IAS Member Sida Wang is interested in new models of interactive learning, specifically those where computer systems learn to respond to commands in human language. These differ from existing systems such as Siri in that the human speaker may converse in a completely different style or language than the ones involved in training the system. In Wang's models of interactive learning, the behavior of machines and humans adapts to feedback received by each. The formal treatment is borrowed from game theory: the interaction is modeled as a cooperative game where the system and the user cooperate toward their shared goal of mutual comprehension. Wang has working prototypes of such systems, including one that creates a virtual world in which a user can give commands, such as "stack three blue blocks," to which the system learns to respond. He has also created a talking spreadsheet, which likewise learns to understand simple directions, such as "add vertical grids," from a few rounds of interaction. "The systems have no in-built rules about natural languages," says Wang. "I developed a learning algorithm and invited people on the internet—non-experts—to use the program and thus train it."

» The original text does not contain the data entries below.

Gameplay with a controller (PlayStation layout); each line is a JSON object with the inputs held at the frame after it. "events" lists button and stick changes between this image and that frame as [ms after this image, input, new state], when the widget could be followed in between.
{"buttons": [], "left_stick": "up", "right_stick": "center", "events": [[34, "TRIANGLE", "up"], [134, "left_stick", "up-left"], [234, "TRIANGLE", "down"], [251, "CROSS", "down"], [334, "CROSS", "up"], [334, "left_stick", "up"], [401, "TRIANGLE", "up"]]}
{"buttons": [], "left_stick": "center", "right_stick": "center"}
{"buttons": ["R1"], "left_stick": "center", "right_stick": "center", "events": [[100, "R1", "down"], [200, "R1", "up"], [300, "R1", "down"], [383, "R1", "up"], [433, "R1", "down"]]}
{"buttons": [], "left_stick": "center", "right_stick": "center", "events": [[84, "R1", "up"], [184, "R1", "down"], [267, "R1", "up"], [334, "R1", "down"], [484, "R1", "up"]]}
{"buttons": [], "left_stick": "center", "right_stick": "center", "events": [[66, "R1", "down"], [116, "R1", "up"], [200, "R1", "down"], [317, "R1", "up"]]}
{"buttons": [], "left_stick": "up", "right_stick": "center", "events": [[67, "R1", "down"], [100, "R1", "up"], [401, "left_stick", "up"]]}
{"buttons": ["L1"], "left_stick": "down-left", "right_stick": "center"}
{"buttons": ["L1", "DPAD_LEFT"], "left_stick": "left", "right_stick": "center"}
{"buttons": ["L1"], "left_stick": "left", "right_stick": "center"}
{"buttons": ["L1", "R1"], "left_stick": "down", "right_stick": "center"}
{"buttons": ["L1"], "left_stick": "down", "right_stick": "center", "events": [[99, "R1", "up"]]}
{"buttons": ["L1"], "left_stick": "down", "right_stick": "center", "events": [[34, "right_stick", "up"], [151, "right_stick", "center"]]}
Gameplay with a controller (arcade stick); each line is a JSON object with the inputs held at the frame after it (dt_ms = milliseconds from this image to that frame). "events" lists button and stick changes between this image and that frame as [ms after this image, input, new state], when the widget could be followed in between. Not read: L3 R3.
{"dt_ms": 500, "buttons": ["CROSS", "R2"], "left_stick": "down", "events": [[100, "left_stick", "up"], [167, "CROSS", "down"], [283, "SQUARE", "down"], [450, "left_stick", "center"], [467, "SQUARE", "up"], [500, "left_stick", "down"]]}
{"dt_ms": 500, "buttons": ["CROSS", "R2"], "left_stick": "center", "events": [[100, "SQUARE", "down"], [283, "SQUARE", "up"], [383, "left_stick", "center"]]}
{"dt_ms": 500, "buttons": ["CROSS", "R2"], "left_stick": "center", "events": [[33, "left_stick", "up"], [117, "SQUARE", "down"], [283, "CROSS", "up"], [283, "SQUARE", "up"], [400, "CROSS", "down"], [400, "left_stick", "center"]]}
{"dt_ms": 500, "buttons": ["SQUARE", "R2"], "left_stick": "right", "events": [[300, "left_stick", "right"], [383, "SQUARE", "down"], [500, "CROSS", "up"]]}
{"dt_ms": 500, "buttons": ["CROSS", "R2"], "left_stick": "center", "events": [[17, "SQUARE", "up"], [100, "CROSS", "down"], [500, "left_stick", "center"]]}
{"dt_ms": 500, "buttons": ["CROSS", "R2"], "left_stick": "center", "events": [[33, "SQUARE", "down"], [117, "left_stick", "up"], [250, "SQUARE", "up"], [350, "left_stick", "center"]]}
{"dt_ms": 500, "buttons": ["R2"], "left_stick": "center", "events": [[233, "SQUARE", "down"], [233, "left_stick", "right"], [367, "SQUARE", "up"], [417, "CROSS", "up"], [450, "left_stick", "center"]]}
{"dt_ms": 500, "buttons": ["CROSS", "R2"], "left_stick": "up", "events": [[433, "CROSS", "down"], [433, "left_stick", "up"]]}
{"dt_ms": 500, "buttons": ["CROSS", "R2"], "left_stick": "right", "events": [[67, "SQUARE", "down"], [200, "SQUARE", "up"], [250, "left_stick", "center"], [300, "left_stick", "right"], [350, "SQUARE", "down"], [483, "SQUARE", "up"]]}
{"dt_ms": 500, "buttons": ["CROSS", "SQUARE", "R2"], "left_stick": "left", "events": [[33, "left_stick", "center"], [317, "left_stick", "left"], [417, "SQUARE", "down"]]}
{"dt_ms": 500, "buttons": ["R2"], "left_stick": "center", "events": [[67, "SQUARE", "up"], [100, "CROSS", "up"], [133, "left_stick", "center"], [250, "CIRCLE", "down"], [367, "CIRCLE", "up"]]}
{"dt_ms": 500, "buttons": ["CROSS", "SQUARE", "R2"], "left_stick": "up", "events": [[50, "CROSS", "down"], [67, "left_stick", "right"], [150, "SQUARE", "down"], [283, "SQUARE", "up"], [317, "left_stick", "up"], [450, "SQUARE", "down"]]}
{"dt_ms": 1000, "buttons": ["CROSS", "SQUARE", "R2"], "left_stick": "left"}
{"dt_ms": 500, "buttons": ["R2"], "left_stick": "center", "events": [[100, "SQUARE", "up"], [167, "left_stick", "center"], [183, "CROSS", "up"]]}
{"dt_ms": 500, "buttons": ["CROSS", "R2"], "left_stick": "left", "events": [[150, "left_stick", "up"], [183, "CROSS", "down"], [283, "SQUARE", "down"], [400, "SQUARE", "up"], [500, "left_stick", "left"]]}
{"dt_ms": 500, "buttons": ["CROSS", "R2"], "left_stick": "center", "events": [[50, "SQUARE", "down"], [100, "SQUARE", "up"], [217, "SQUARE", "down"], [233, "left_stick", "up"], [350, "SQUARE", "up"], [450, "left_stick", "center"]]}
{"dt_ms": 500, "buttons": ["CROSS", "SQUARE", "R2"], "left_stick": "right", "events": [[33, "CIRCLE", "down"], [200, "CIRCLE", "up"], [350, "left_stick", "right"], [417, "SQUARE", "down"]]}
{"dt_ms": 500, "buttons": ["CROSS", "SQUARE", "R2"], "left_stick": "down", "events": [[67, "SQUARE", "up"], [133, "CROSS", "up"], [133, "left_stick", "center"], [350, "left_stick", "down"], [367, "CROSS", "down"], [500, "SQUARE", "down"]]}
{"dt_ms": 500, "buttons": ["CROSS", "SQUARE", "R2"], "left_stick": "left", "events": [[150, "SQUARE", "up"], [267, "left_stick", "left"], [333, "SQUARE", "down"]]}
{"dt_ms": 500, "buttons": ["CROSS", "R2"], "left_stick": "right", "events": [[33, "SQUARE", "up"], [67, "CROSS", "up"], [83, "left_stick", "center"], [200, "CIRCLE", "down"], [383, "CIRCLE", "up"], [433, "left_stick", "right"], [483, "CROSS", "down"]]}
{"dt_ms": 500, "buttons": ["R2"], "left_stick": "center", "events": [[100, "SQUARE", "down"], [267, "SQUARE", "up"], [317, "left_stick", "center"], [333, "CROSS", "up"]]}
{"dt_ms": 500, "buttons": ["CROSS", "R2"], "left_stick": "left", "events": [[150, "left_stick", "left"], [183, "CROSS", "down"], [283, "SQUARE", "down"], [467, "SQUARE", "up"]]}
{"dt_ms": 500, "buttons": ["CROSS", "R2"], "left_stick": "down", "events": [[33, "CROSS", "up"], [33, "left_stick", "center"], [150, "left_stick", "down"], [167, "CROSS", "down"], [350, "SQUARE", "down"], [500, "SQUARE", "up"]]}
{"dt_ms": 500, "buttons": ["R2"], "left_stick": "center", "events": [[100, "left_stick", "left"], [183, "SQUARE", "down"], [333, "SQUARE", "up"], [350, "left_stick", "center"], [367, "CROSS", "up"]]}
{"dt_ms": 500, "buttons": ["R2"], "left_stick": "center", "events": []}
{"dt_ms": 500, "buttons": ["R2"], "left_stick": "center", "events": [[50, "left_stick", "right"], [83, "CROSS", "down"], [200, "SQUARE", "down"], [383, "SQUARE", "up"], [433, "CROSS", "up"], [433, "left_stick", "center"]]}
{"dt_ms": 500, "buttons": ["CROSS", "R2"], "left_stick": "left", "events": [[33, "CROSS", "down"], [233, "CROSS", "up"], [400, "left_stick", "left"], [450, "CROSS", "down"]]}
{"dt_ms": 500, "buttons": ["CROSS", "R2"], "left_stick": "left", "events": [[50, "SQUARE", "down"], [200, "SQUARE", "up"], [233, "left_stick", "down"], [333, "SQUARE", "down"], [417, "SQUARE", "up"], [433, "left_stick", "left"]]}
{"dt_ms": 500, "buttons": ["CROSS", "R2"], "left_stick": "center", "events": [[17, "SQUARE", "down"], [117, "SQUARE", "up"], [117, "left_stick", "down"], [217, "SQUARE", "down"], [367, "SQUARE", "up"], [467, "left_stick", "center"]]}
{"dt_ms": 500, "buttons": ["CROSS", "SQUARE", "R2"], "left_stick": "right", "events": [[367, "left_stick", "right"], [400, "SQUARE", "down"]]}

The program at the Institute taps into the strengths of the theoretical machine learning program that Arora has established with colleagues at nearby Princeton University where he is Charles C. Fitzmorris Professor of Computer Science. Arora has recruited machine learning postdocs to join the IAS community as Members where they have access to and interact with fellow leaders in mathematics, physics, cosmology, systems biology, social science, and the humanities.

"Being at the Institute was very different. It was really peaceful and allowed me to think about new ideas without being interrupted or stressed out about other things," says Neyshabur. "Physics is one of the closest areas to machine learning. Given the complexity of the models involved, we need to approach the problems the way physicists do. It was very useful to have conversations while at IAS with physicists who are also working on machine learning problems."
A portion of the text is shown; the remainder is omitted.